■ **DATA FOR THIS TASK**
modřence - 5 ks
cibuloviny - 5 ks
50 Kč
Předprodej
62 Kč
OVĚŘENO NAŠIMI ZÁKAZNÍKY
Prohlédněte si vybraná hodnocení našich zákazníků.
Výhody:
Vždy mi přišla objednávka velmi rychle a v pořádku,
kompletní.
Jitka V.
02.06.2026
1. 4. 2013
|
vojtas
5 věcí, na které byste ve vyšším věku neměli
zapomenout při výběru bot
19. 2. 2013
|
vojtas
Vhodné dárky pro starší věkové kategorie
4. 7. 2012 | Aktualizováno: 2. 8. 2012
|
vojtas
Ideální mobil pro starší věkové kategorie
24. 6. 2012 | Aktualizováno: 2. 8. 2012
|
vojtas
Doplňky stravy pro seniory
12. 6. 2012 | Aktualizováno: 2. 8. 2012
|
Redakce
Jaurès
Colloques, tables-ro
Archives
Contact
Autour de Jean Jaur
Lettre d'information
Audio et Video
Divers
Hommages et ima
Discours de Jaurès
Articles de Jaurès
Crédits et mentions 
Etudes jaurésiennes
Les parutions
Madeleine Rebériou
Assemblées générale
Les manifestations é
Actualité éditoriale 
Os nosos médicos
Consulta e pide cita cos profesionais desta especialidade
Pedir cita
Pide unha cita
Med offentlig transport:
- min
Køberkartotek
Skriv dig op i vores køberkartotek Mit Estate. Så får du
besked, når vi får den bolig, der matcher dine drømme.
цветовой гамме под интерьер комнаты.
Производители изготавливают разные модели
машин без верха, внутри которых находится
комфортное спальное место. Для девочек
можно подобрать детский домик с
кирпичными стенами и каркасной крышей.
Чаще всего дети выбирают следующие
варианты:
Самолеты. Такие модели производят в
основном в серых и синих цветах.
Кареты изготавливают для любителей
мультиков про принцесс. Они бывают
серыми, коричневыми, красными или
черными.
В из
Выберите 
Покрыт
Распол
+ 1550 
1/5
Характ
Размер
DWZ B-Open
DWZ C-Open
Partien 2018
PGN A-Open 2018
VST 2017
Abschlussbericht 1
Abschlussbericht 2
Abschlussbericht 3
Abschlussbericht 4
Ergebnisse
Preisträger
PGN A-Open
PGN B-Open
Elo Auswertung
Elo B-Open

■ **WHAT IS EXPECTED**
Copy task. Give back the whole listing exactly as written.

■ **TASK RESULT**
modřence - 5 ks
cibuloviny - 5 ks
50 Kč
Předprodej
62 Kč
OVĚŘENO NAŠIMI ZÁKAZNÍKY
Prohlédněte si vybraná hodnocení našich zákazníků.
Výhody:
Vždy mi přišla objednávka velmi rychle a v pořádku,
kompletní.
Jitka V.
02.06.2026
1. 4. 2013
|
vojtas
5 věcí, na které byste ve vyšším věku neměli
zapomenout při výběru bot
19. 2. 2013
|
vojtas
Vhodné dárky pro starší věkové kategorie
4. 7. 2012 | Aktualizováno: 2. 8. 2012
|
vojtas
Ideální mobil pro starší věkové kategorie
24. 6. 2012 | Aktualizováno: 2. 8. 2012
|
vojtas
Doplňky stravy pro seniory
12. 6. 2012 | Aktualizováno: 2. 8. 2012
|
Redakce
Jaurès
Colloques, tables-ro
Archives
Contact
Autour de Jean Jaur
Lettre d'information
Audio et Video
Divers
Hommages et ima
Discours de Jaurès
Articles de Jaurès
Crédits et mentions 
Etudes jaurésiennes
Les parutions
Madeleine Rebériou
Assemblées générale
Les manifestations é
Actualité éditoriale 
Os nosos médicos
Consulta e pide cita cos profesionais desta especialidade
Pedir cita
Pide unha cita
Med offentlig transport:
- min
Køberkartotek
Skriv dig op i vores køberkartotek Mit Estate. Så får du
besked, når vi får den bolig, der matcher dine drømme.
цветовой гамме под интерьер комнаты.
Производители изготавливают разные модели
машин без верха, внутри которых находится
комфортное спальное место. Для девочек
можно подобрать детский домик с
кирпичными стенами и каркасной крышей.
Чаще всего дети выбирают следующие
варианты:
Самолеты. Такие модели производят в
основном в серых и синих цветах.
Кареты изготавливают для любителей
мультиков про принцесс. Они бывают
серыми, коричневыми, красными или
черными.
В из
Выберите 
Покрыт
Распол
+ 1550 
1/5
Характ
Размер
DWZ B-Open
DWZ C-Open
Partien 2018
PGN A-Open 2018
VST 2017
Abschlussbericht 1
Abschlussbericht 2
Abschlussbericht 3
Abschlussbericht 4
Ergebnisse
Preisträger
PGN A-Open
PGN B-Open
Elo Auswertung
Elo B-Open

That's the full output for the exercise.